++++ RECORDS SHOWN ++++

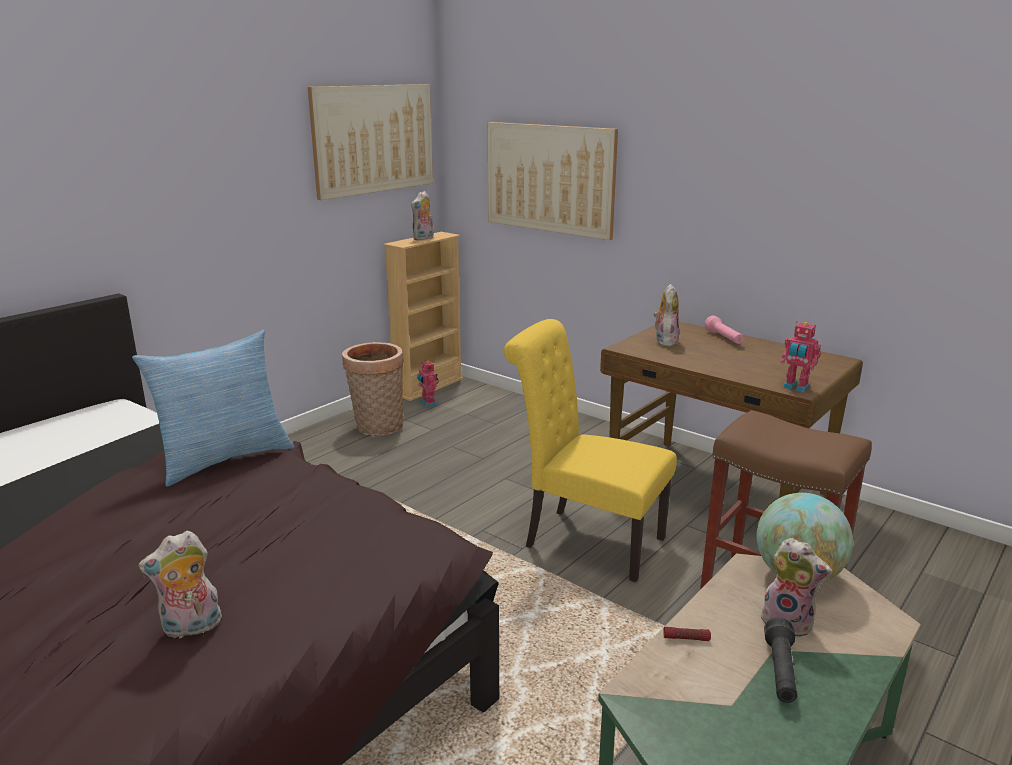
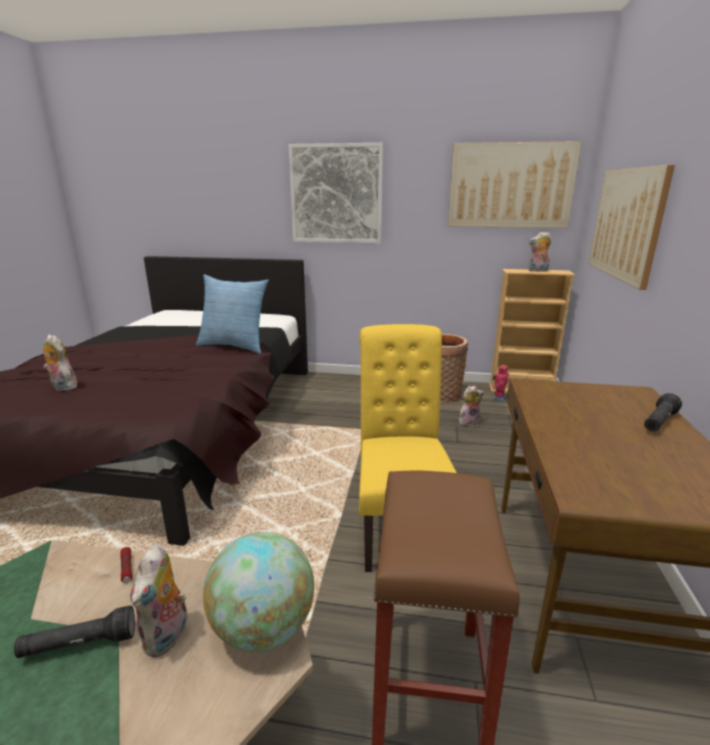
camera: 60 degrees right, 0 degrees up
plush toy [654,284,679,346] -> plush toy moved to [459,386,484,426]
pink flashlight [705,315,744,344] -> black flashlight [644,393,682,431]
toy robot [781,321,821,392] -> none
none -> picture [288,143,383,243]

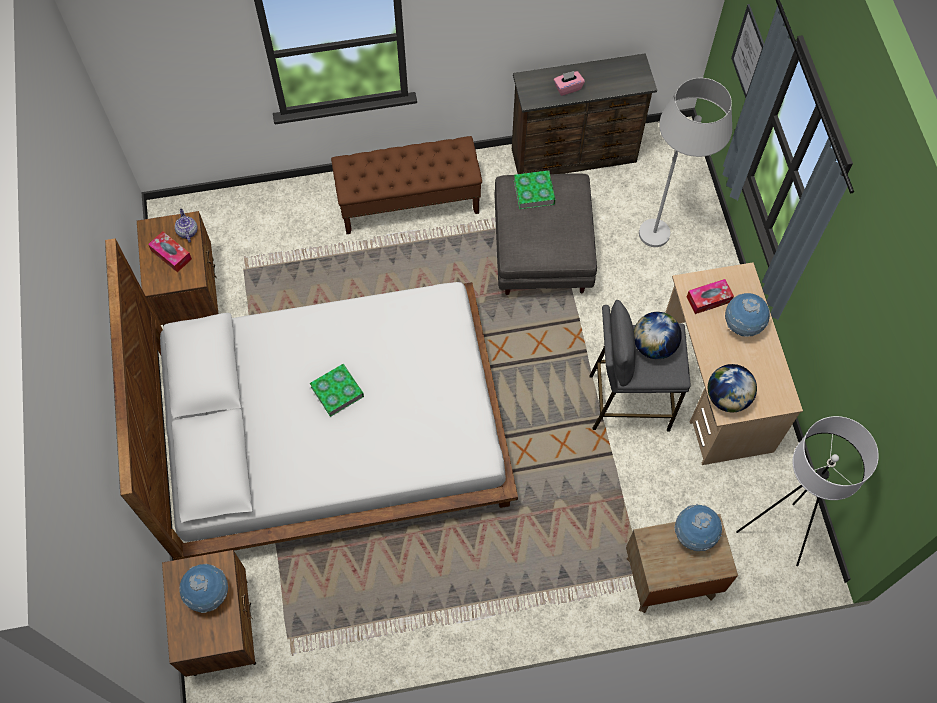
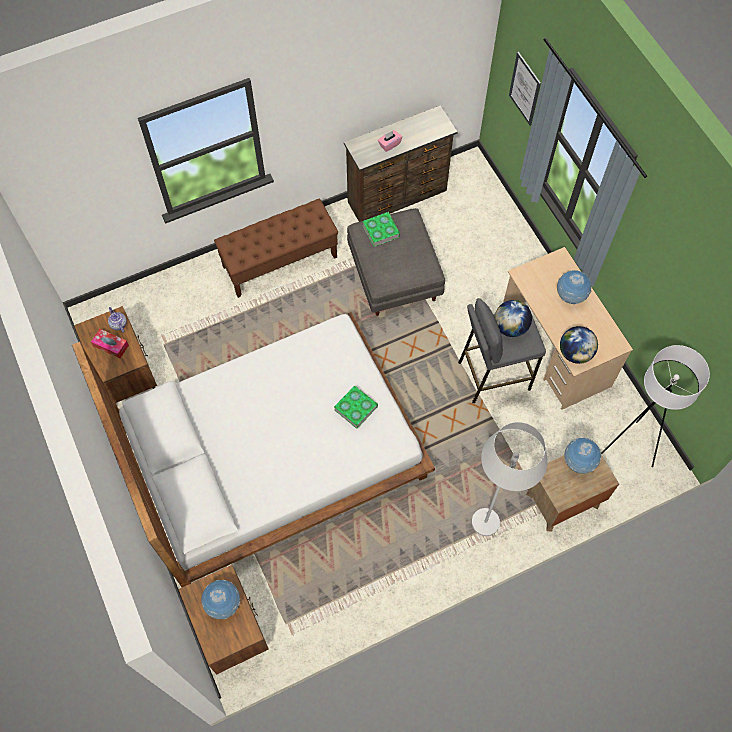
camera: 15 degrees left, 0 degrees up
book [310,364,364,417] -> book moved to [334,386,378,429]
white floor lamp [639,78,732,247] -> white floor lamp moved to [472,422,548,536]
tissue box [687,279,734,314] -> none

++++

## [WHAT TO WORK ON]
From the line holding "book [310,364,364,417] ->" to the last line of the records, quote each line exactly and add nothing.

## [RESPONSE AREA]
book [310,364,364,417] -> book moved to [334,386,378,429]
white floor lamp [639,78,732,247] -> white floor lamp moved to [472,422,548,536]
tissue box [687,279,734,314] -> none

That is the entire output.